◆ EXERCISE AIM: Rewrite the data from its beginning through the line containing "5 أغسطس، 2026", changing "Bild" to "Foto" and leaving everything else as it is. Omit the pictures from your answer.

◆ DATASET RECORDS:
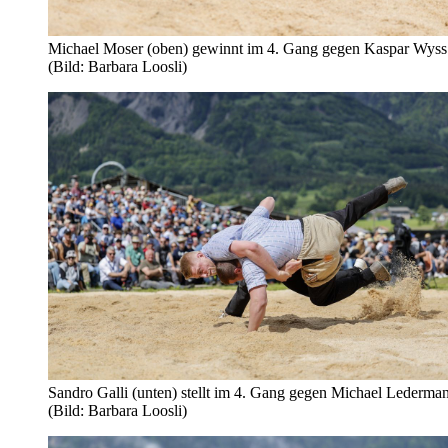
Michael Moser (oben) gewinnt im 4. Gang gegen Kaspar Wyss
(Bild: Barbara Loosli)
Sandro Galli (unten) stellt im 4. Gang gegen Michael Lederma
(Bild: Barbara Loosli)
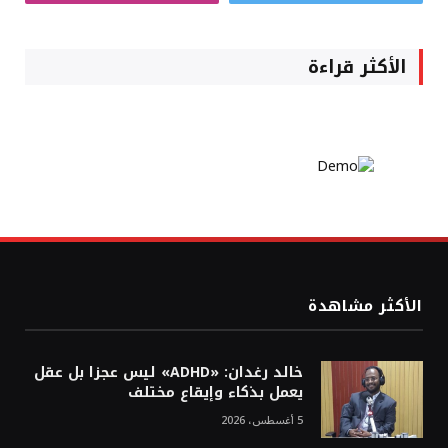
الأكثر قراءة
الأكثر مشاهدة
خالد رغدان: «ADHD» ليس عجزا بل عقل
يعمل بذكاء وإيقاع مختلف
5 أغسطس، 2026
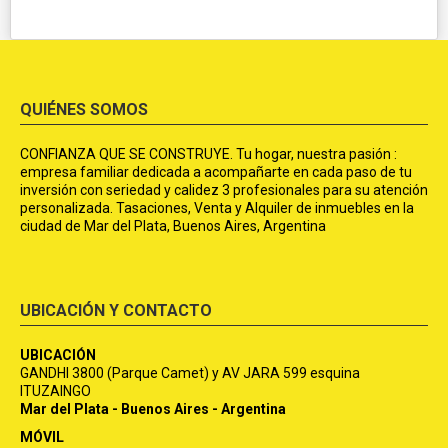
QUIÉNES SOMOS
CONFIANZA QUE SE CONSTRUYE. Tu hogar, nuestra pasión :
empresa familiar dedicada a acompañarte en cada paso de tu
inversión con seriedad y calidez 3 profesionales para su atención
personalizada. Tasaciones, Venta y Alquiler de inmuebles en la
ciudad de Mar del Plata, Buenos Aires, Argentina
UBICACIÓN Y CONTACTO
UBICACIÓN
GANDHI 3800 (Parque Camet) y AV JARA 599 esquina
ITUZAINGO
Mar del Plata - Buenos Aires - Argentina
MÓVIL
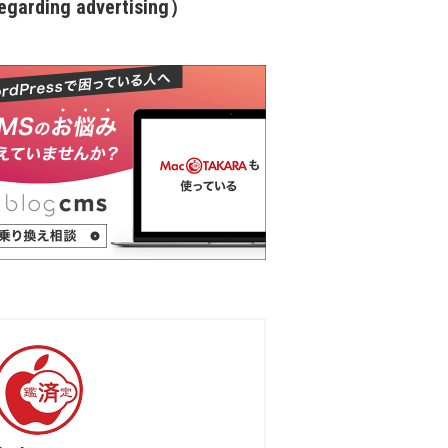
garding advertising）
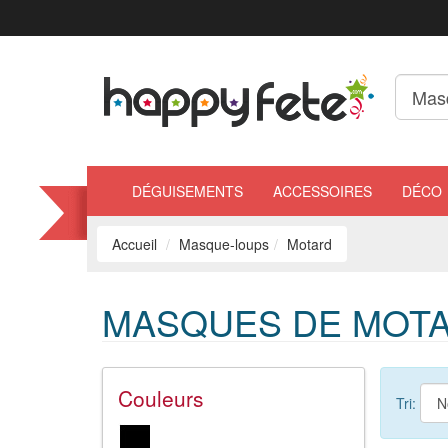
DÉGUISEMENTS
ACCESSOIRES
DÉCO
Accueil
Masque-loups
Motard
MASQUES DE MOTA
Couleurs
Tri:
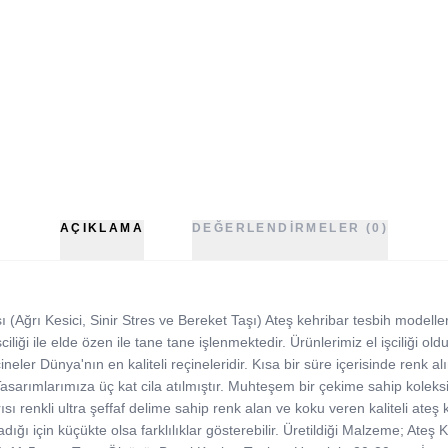
AÇIKLAMA
DEĞERLENDIRMELER (0)
Ağrı Kesici, Sinir Stres ve Bereket Taşı) Ateş kehribar tesbih modelleri,
iliği ile elde özen ile tane tane işlenmektedir. Ürünlerimiz el işciliği oldu
ler Dünya'nın en kaliteli reçineleridir. Kısa bir süre içerisinde renk alır 
. Tasarımlarımıza üç kat cila atılmıştır. Muhteşem bir çekime sahip koleks
sı renkli ultra şeffaf delime sahip renk alan ve koku veren kaliteli ateş 
adığı için küçükte olsa farklılıklar gösterebilir. Üretildiği Malzeme; Ate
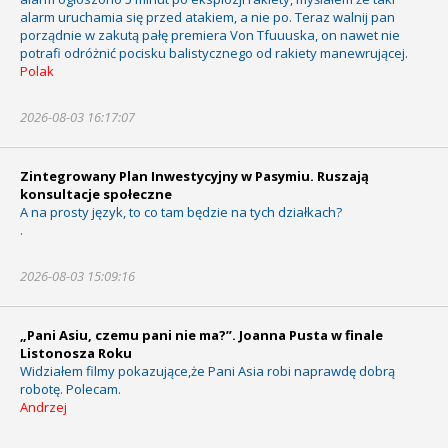
alarm uruchamia się przed atakiem, a nie po. Teraz walnij pan
porządnie w zakutą pałę premiera Von Tfuuuska, on nawet nie
potrafi odróżnić pocisku balistycznego od rakiety manewrującej.
Polak
2026-08-03 16:17:07
Zintegrowany Plan Inwestycyjny w Pasymiu. Ruszają
konsultacje społeczne
A na prosty język, to co tam będzie na tych działkach?
.
2026-08-03 15:09:16
„Pani Asiu, czemu pani nie ma?”. Joanna Pusta w finale
Listonosza Roku
Widziałem filmy pokazujące,że Pani Asia robi naprawdę dobrą
robotę. Polecam.
Andrzej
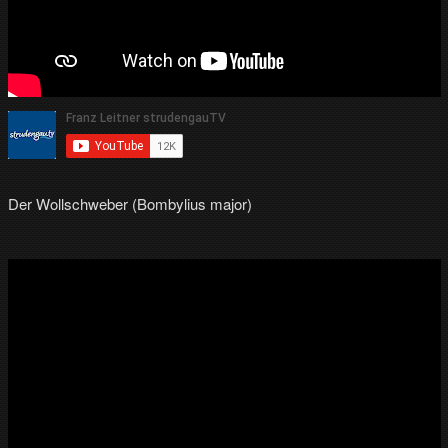
Der Wollschweber (Bombylius major)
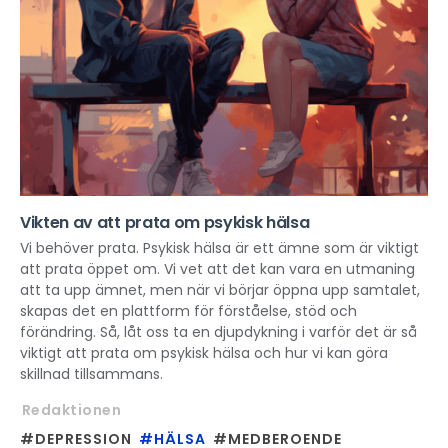
Vikten av att prata om psykisk hälsa
Vi behöver prata. Psykisk hälsa är ett ämne som är viktigt
att prata öppet om. Vi vet att det kan vara en utmaning
att ta upp ämnet, men när vi börjar öppna upp samtalet,
skapas det en plattform för förståelse, stöd och
förändring. Så, låt oss ta en djupdykning i varför det är så
viktigt att prata om psykisk hälsa och hur vi kan göra
skillnad tillsammans.
Redaktionen
#DEPRESSION
#HÄLSA
#MEDBEROENDE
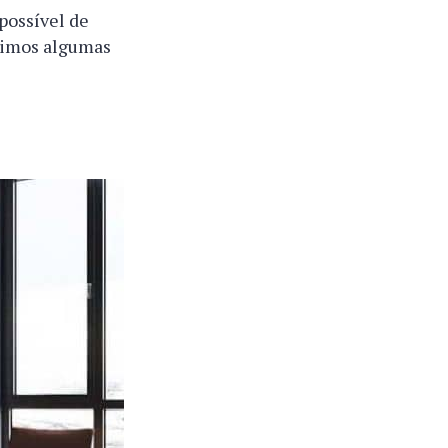
possível de
unimos algumas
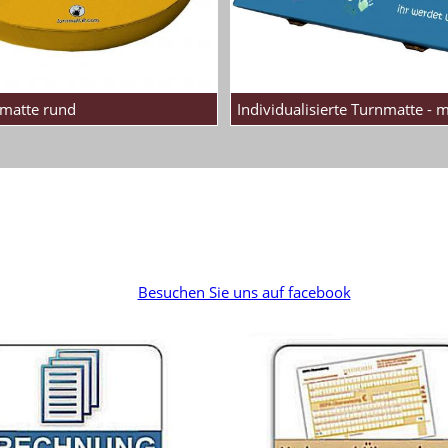
matte rund
Individualisierte Turnmatte - 
Besuchen Sie uns auf facebook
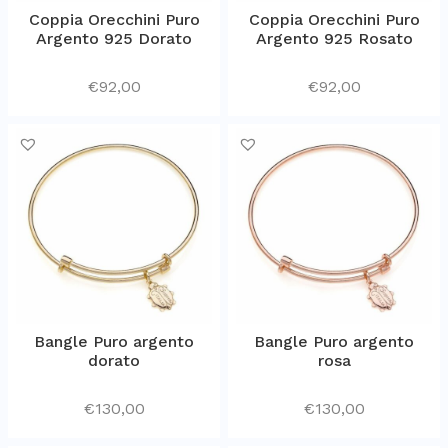
Coppia Orecchini Puro
Coppia Orecchini Puro
Argento 925 Dorato
Argento 925 Rosato
€
92,00
€
92,00
Bangle Puro argento
Bangle Puro argento
dorato
rosa
€
130,00
€
130,00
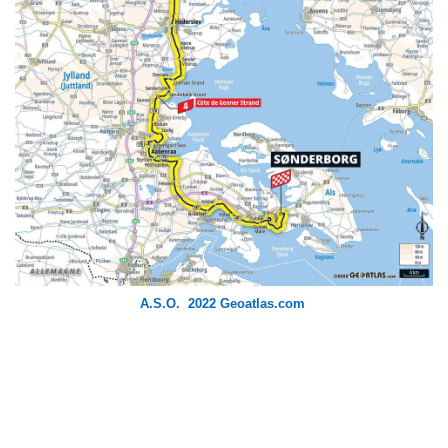
A.S.O. 2022 Geoatlas.com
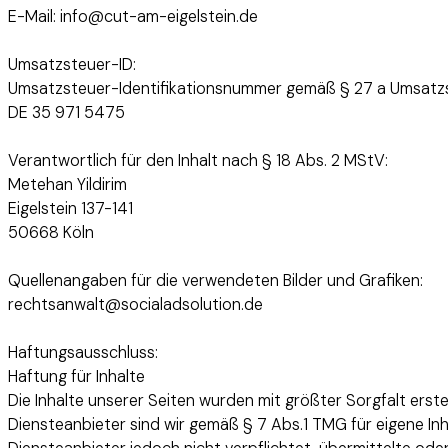
E-Mail: info@cut-am-eigelstein.de
Umsatzsteuer-ID:
Umsatzsteuer-Identifikationsnummer gemäß § 27 a Umsatz
DE 35 971 5475
Verantwortlich für den Inhalt nach § 18 Abs. 2 MStV:
Metehan Yildirim
Eigelstein 137-141
50668 Köln
Quellenangaben für die verwendeten Bilder und Grafiken:
rechtsanwalt@socialadsolution.de
Haftungsausschluss:
Haftung für Inhalte
Die Inhalte unserer Seiten wurden mit größter Sorgfalt erstel
Diensteanbieter sind wir gemäß § 7 Abs.1 TMG für eigene Inh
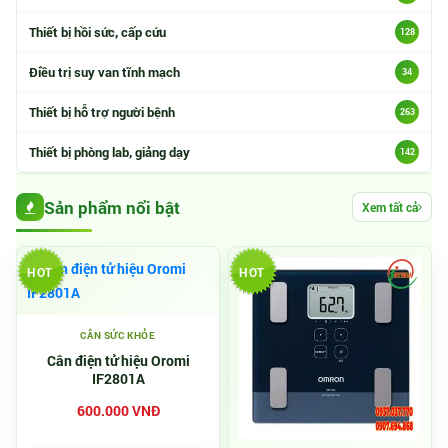
Thiết bị hồi sức, cấp cứu
128
Điều trị suy van tĩnh mạch
34
Thiết bị hỗ trợ người bệnh
263
Thiết bị phòng lab, giảng dạy
142
Sản phẩm nổi bật
Xem tất cả
HOT
HOT
CÂN SỨC KHỎE
Cân điện tử hiệu Oromi
IF2801A
600.000 VNĐ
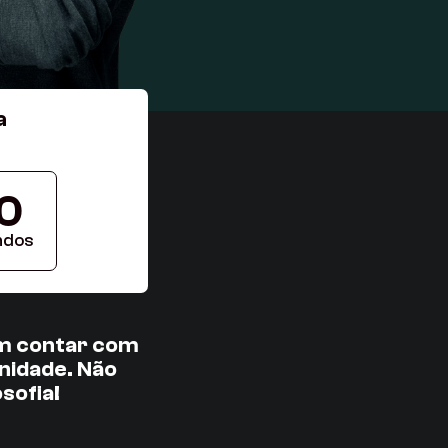
a
0
ndos
em contar com
nidade. Não
sofia!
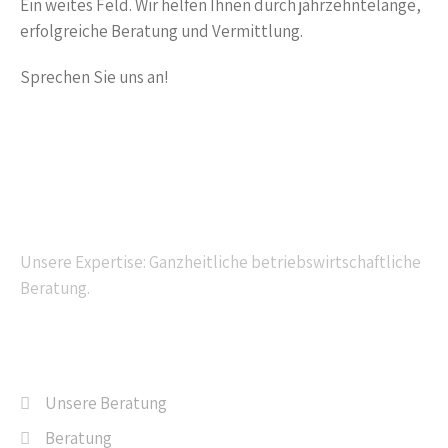
Ein weites Feld. Wir helfen Ihnen durch jahrzehntelange,
erfolgreiche Beratung und Vermittlung.
Sprechen Sie uns an!
Kompetente Beratung
Unsere Expertise: Ganzheitliche betriebswirtschaftliche
Beratung.
Navigation
Unsere Beratung
Beratung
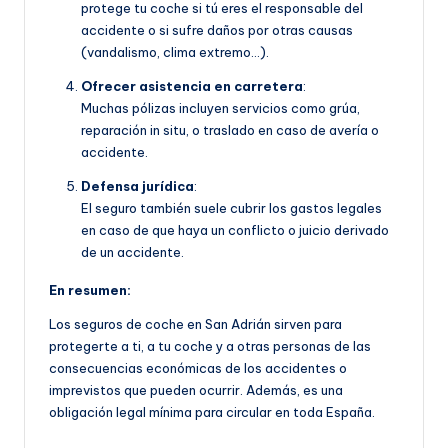
protege tu coche si tú eres el responsable del
accidente o si sufre daños por otras causas
(vandalismo, clima extremo…).
Ofrecer asistencia en carretera
:
Muchas pólizas incluyen servicios como grúa,
reparación in situ, o traslado en caso de avería o
accidente.
Defensa jurídica
:
El seguro también suele cubrir los gastos legales
en caso de que haya un conflicto o juicio derivado
de un accidente.
En resumen:
Los seguros de coche en San Adrián sirven para
protegerte a ti, a tu coche y a otras personas de las
consecuencias económicas de los accidentes o
imprevistos que pueden ocurrir. Además, es una
obligación legal mínima para circular en toda España.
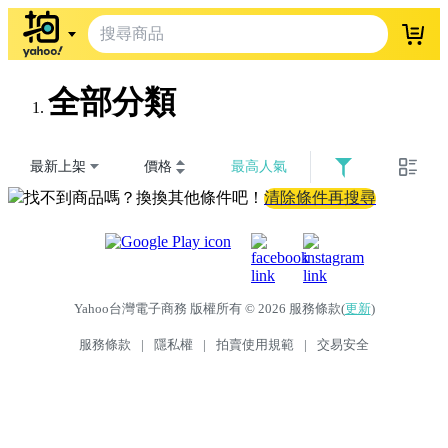
登入
全部分類
最新上架
價格
最高人氣
找不到商品嗎？換換其他條件吧！
清除條件再搜尋
Yahoo台灣電子商務 版權所有 © 2026 服務條款(
更新
)
服務條款
|
隱私權
|
拍賣使用規範
|
交易安全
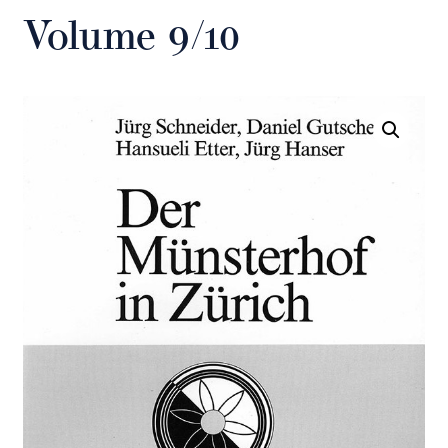
Volume 9/10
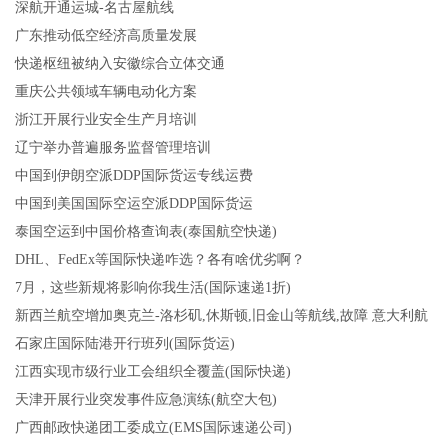
深航开通运城-名古屋航线
广东推动低空经济高质量发展
快递枢纽被纳入安徽综合立体交通
重庆公共领域车辆电动化方案
浙江开展行业安全生产月培训
辽宁举办普遍服务监督管理培训
中国到伊朗空派DDP国际货运专线运费
中国到美国国际空运空派DDP国际货运
泰国空运到中国价格查询表(泰国航空快递)
DHL、FedEx等国际快递咋选？各有啥优劣啊？
7月，这些新规将影响你我生活(国际速递1折)
新西兰航空增加奥克兰-洛杉矶,休斯顿,旧金山等航线,故障 意大利航
石家庄国际陆港开行班列(国际货运)
江西实现市级行业工会组织全覆盖(国际快递)
天津开展行业突发事件应急演练(航空大包)
广西邮政快递团工委成立(EMS国际速递公司)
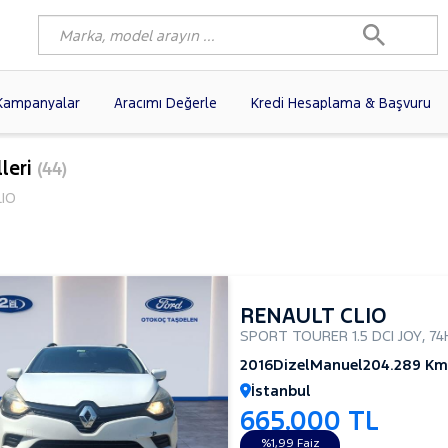
Kampanyalar
Aracımı Değerle
Kredi Hesaplama & Başvuru
3)
FIAT
(102)
RENAULT
(80)
leri
(44)
AGEN
(61)
OPEL
(56)
PEUGEOT
(38)
LIO
N
(19)
DACIA
(16)
HYUNDAI
(15)
(14)
VOLVO
(12)
KIA
(11)
10)
AUDI
(10)
MERCEDES-BENZ
RENAULT CLIO
SPORT TOURER 1.5 DCI JOY
,
74
2016
Dizel
Manuel
204.289 Km
İstanbul
665.000 TL
%1,99 Faiz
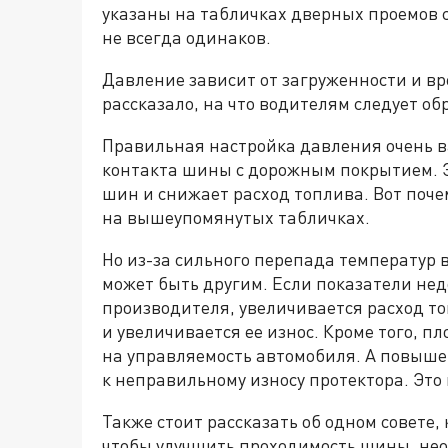
указаны на табличках дверных проемов с
не всегда одинаков.
Давление зависит от загруженности и в
рассказало, на что водителям следует о
Правильная настройка давления очень 
контакта шины с дорожным покрытием. 
шин и снижает расход топлива. Вот поч
на вышеупомянутых табличках.
Но из-за сильного перепада температур 
может быть другим. Если показатели не
производителя, увеличивается расход т
и увеличивается ее износ. Кроме того, п
на управляемость автомобиля. А повыш
к неправильному износу протектора. Это
Также стоит рассказать об одном совете,
чтобы улучшить проходимость шины, нео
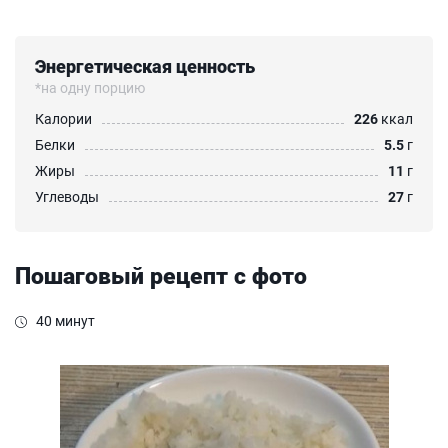
Энергетическая ценность
*на одну порцию
Калории
226
ккал
Белки
5.5
г
Жиры
11
г
Углеводы
27
г
Пошаговый рецепт с фото
40 минут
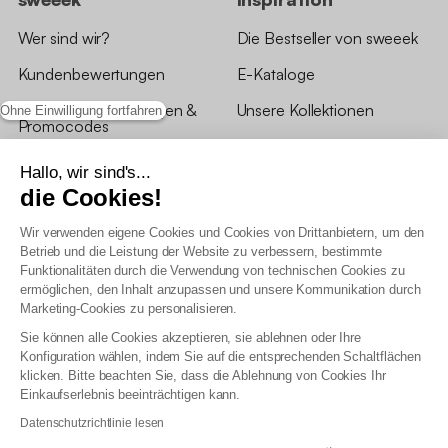
Wer sind wir?
Die Bestseller von sweeek
Kundenbewertungen
E-Kataloge
*Angebotsbedingungen &
Unsere Kollektionen
Ohne Einwilligung fortfahren
Promocodes
Bewertungen von sweeek
Hallo, wir sind's...
die Cookies!
Unsere Geschäfte
Wir verwenden eigene Cookies und Cookies von Drittanbietern, um den
Betrieb und die Leistung der Website zu verbessern, bestimmte
Funktionalitäten durch die Verwendung von technischen Cookies zu
ermöglichen, den Inhalt anzupassen und unsere Kommunikation durch
Marketing-Cookies zu personalisieren.
Allgemeine Geschäftsbedingungen
Sie können alle Cookies akzeptieren, sie ablehnen oder Ihre
AGB Treueprogramm
Konfiguration wählen, indem Sie auf die entsprechenden Schaltflächen
Datenschutzrichtlinien
klicken. Bitte beachten Sie, dass die Ablehnung von Cookies Ihr
Allgemeine Geschäftsbedingungen für Geschäftskunden
Einkaufserlebnis beeinträchtigen kann.
Erklärung zur Barrierefreiheit
Datenschutzrichtlinie lesen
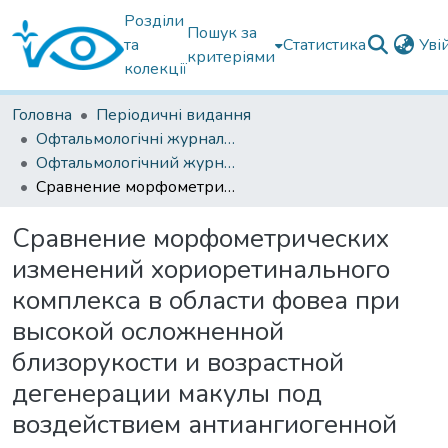
Розділи
Пошук за
та
Статистика
Уві
критеріями
колекції
Головна
Періодичні видання
Офтальмологічні журнали українські
Офтальмологічний журнал 2018
Сравнение морфометрических изменений хориоретинального комплекса в области фовеа при высокой осложненной близорукости и возрастной дегенерации макулы под воздействием антиангиогенной терапии
Сравнение морфометрических
изменений хориоретинального
комплекса в области фовеа при
высокой осложненной
близорукости и возрастной
дегенерации макулы под
воздействием антиангиогенной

◆ WRITTEN REPLY:
Michael Moser (oben) gewinnt im 4. Gang gegen Kaspar Wyss
(Foto: Barbara Loosli)
Sandro Galli (unten) stellt im 4. Gang gegen Michael Lederma
(Foto: Barbara Loosli)
الأكثر قراءة
الأكثر مشاهدة
خالد رغدان: «ADHD» ليس عجزا بل عقل
يعمل بذكاء وإيقاع مختلف
5 أغسطس، 2026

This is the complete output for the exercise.